High-speed rail is better investment
Imagine you’re in charge of investing $50 billion in federal taxpayer dollars in the future of transportation in the U.S. for the 21st century. Would you:
(a) Commit the money to propping up a bankrupt General Motors, making the U.S. the majority shareholder in a new, downsized GM, with a 60 percent stake?
(b) Invest it in the creation of a high-speed rail system?
The Obama administration has already answered that question for you. It’s picked (a). In other words, it’s elected to “invest” in a gutted version of a bloated, failed corporation, in a risky bet that could leave taxpayers on the hook for even more money down an unpaved road.
The New York Times on June 1 quoted an unnamed administration official waffling on the risk of this investment: “We don’t think … they will need more money. But the fact is there are things you don’t know — like when the car market will come back, and how much Toyota and Honda and Volkswagen will benefit from the chaos.” No kidding.
Instead of allowing the free market to reconstitute what is left of General Motors, the Obama administration has made the political decision to own what was once a major player in the automobile industry.
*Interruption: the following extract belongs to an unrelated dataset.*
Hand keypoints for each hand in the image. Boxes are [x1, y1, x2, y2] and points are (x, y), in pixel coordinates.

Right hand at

It also puts the government, as majority stockholder, in a peculiar posture of being chief investor in one automobile company that competes with Ford, which did not seek any federal bailout money, plus foreign carmakers that have plants in the U.S. employing American citizens.
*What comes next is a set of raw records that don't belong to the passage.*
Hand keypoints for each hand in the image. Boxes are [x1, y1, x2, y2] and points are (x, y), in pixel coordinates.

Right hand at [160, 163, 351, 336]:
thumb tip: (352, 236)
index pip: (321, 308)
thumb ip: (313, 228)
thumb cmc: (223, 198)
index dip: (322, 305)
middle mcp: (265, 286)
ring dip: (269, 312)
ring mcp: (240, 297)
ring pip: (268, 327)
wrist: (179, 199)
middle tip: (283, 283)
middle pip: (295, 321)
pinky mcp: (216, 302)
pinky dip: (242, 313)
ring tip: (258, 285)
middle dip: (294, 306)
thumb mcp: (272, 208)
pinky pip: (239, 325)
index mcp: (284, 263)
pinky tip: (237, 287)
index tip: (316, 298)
The $50 billion commitment to a new General Motors is more than six times as much money as the $8 billion designated for high-speed rail in the stimulus package proposed by President Obama and passed by Congress earlier this year.
You might be thinking that the administration’s tunnel vision for transportation is one replete with more higher-mileage, lower-emissions vehicles on the nation’s roadways.
Listen, however, to the president in April, commenting on the stimulus package commitment of $8 billion to high-speed rail: “What we need, then, is a smart transportation system equal to the needs of the 21st century, a system that reduces travel times and increases mobility, a system that reduces congestion and boosts productivity, a system that reduces destructive emissions and creates jobs.”
The president has also stated that the $8 billion is just a “jump start” toward the vision, and he plans to follow it up with $1 billion a year for the next five years to fund work among 10 corridors that have been identified for high-speed rail. (Note to U.S. Rep. Tom Periello, Sen. Mark Warner and Sen. Jim Webb: Charlottesville and Lynchburg need to be included in this vision, too.)
The facts support the vision for high-speed rail, both in terms of efficiencies and reduction in energy costs and emissions. Clearly, this is an investment with a payoff for the 21st century. GM? Not so much.